El antes y después ocurre dentro de un solo clip. Cara a cámara para la promesa, luego, a media frase, la cámara trasera para la prueba — el cuadro recableado con cada circuito etiquetado, las pendientes de la terraza terminada, la línea del seto — y de vuelta para cerrar. La grabación no se detiene en el cambio; lo que el cliente ve es una toma sin cortes. Ese es el argumento de venta: ningún corte tras el que esconder nada.

Si el encuadre pide el teléfono más lejos, en un soporte, un segundo teléfono lleva el guion junto al objetivo. Los dos dispositivos se enlazan directamente entre sí — sin wifi de obra, sin cuenta, nada del guion sale de los dos teléfonos. Dos dispositivos Apple se conectan sin red ninguna; al emparejar con una segunda pantalla Android, es el teléfono Android el que muestra el código — lo escaneas con el iPhone y los dos quedan conectados.

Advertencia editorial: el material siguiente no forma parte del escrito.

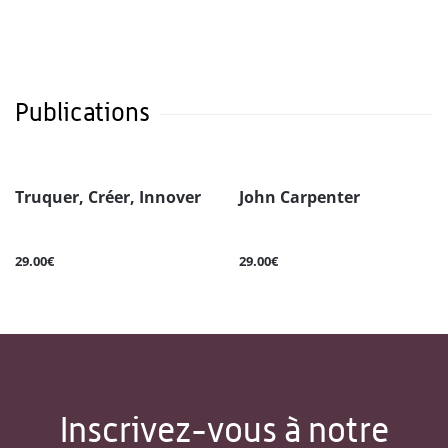
Publications
Truquer, Créer, Innover
John Carpenter
29.00€
29.00€
Inscrivez-vous à notre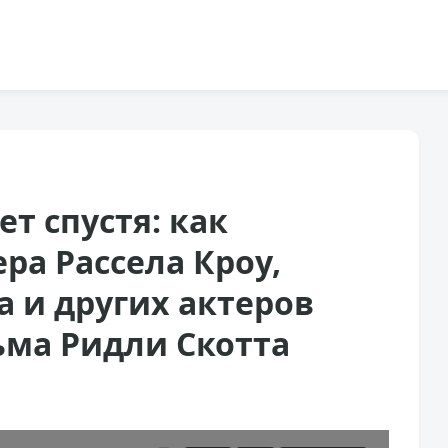
ет спустя: как
ра Рассела Кроу,
 и других актеров
ьма Ридли Скотта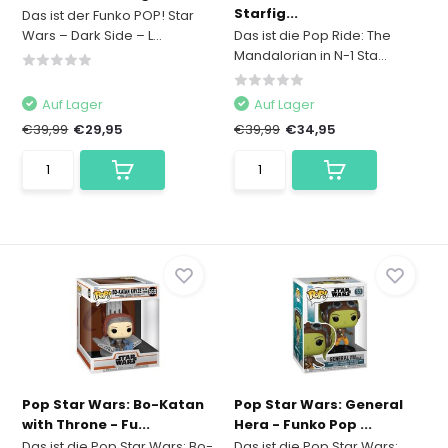
Starfig...
Das ist der Funko POP! Star
Wars – Dark Side – L...
Das ist die Pop Ride: The
Mandalorian in N-1 Sta...
Auf Lager
Auf Lager
€39,99
€29,95
€39,99
€34,95
Pop Star Wars: Bo-Katan
Pop Star Wars: General
with Throne - Fu...
Hera - Funko Pop ...
Das ist die Pop Star Wars: Bo-
Das ist die Pop Star Wars: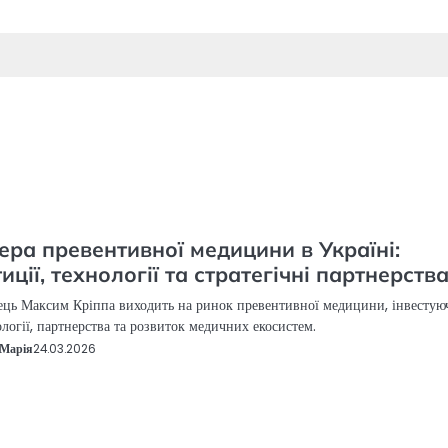
ера превентивної медицини в Україні:
тиції, технології та стратегічні партнерств
ць Максим Кріппа виходить на ринок превентивної медицини, інвестую
ології, партнерства та розвиток медичних екосистем.
Марія
24.03.2026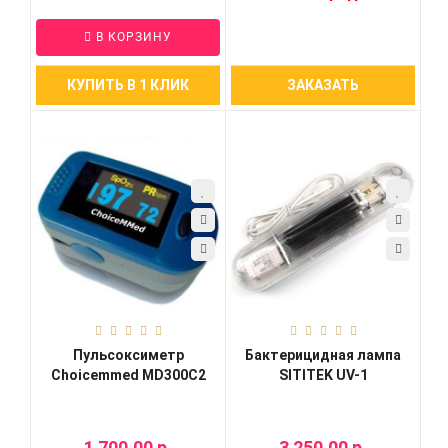
В КОРЗИНУ
КУПИТЬ В 1 КЛИК
ЗАКАЗАТЬ
Пульсоксиметр
Бактерицидная лампа
Choicemmed MD300C2
SITITEK UV-1
1 700.00 р.
3 250.00 р.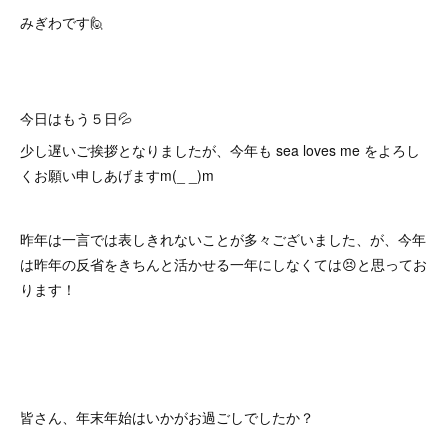
みぎわです🙋
今日はもう５日💦
少し遅いご挨拶となりましたが、今年も sea loves me をよろし
くお願い申しあげますm(_ _)m
昨年は一言では表しきれないことが多々ございました、が、今年
は昨年の反省をきちんと活かせる一年にしなくては😣と思ってお
ります！
皆さん、年末年始はいかがお過ごしでしたか？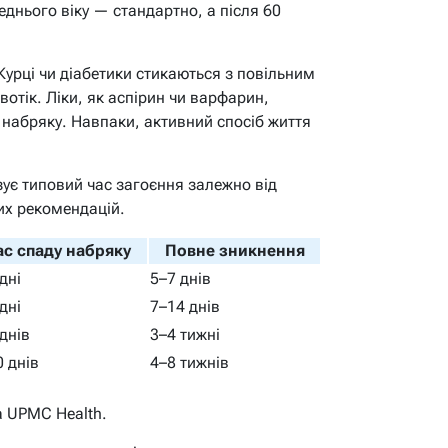
днього віку — стандартно, а після 60
Курці чи діабетики стикаються з повільним
отік. Ліки, як аспірин чи варфарин,
набряку. Навпаки, активний спосіб життя
зує типовий час загоєння залежно від
их рекомендацій.
ас спаду набряку
Повне зникнення
дні
5–7 днів
дні
7–14 днів
днів
3–4 тижні
0 днів
4–8 тижнів
та UPMC Health.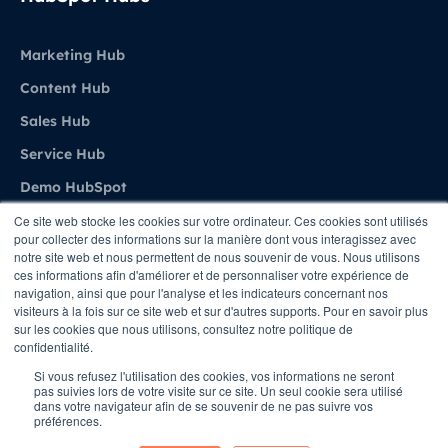
Marketing Hub
Content Hub
Sales Hub
Service Hub
Demo HubSpot
Ce site web stocke les cookies sur votre ordinateur. Ces cookies sont utilisés
pour collecter des informations sur la manière dont vous interagissez avec
Agence
notre site web et nous permettent de nous souvenir de vous. Nous utilisons
ces informations afin d'améliorer et de personnaliser votre expérience de
navigation, ainsi que pour l'analyse et les indicateurs concernant nos
A propos de Stratenet
visiteurs à la fois sur ce site web et sur d'autres supports. Pour en savoir plus
sur les cookies que nous utilisons, consultez notre politique de
Stratenet X HubSpot
confidentialité.
Nous Contacter
Si vous refusez l'utilisation des cookies, vos informations ne seront
pas suivies lors de votre visite sur ce site. Un seul cookie sera utilisé
dans votre navigateur afin de se souvenir de ne pas suivre vos
préférences.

La edición es una sola herramienta: recortar. La línea de tiempo hace zoom hasta que un píxel son milisegundos; cortas la caminata inicial del principio y el gesto hacia el teléfono del final, y el clip abre con tu primera palabra. Esa es toda la edición — publicada antes de que hierva el agua del termo.

A worked example

Un cambio de cuadro eléctrico, viernes por la tarde. El guion lleva diez minutos en la furgoneta: qué hace un diferencial en palabras llanas, por qué el cuadro viejo no pasó la inspección, cuánto cuesta aproximadamente el cambio y qué municipios cubres. El teléfono va a un soporte en el pasillo; arranca la toma; los guantes se quedan puestos.

Explicas a cámara, cambias a media frase a los circuitos etiquetados del cuadro nuevo, vuelves, y cierras con «si su cuadro todavía se parece al viejo, esto es más o menos un día de trabajo.» Una toma. Recortas el principio y el final en la línea de tiempo con zoom, y está en el grupo de Facebook del pueblo antes de salir del portal.

El vídeo responde a las preguntas que normalmente te cuestan tres llamadas — rango de precio, duración, zona — y las responde con tu voz, sobre el trabajo real. El lunes hay dos consultas, las dos ya medio convencidas. Y a diferencia de la propia obra, el vídeo la sigue vendiendo durante meses después de que la furgoneta se haya ido de la calle.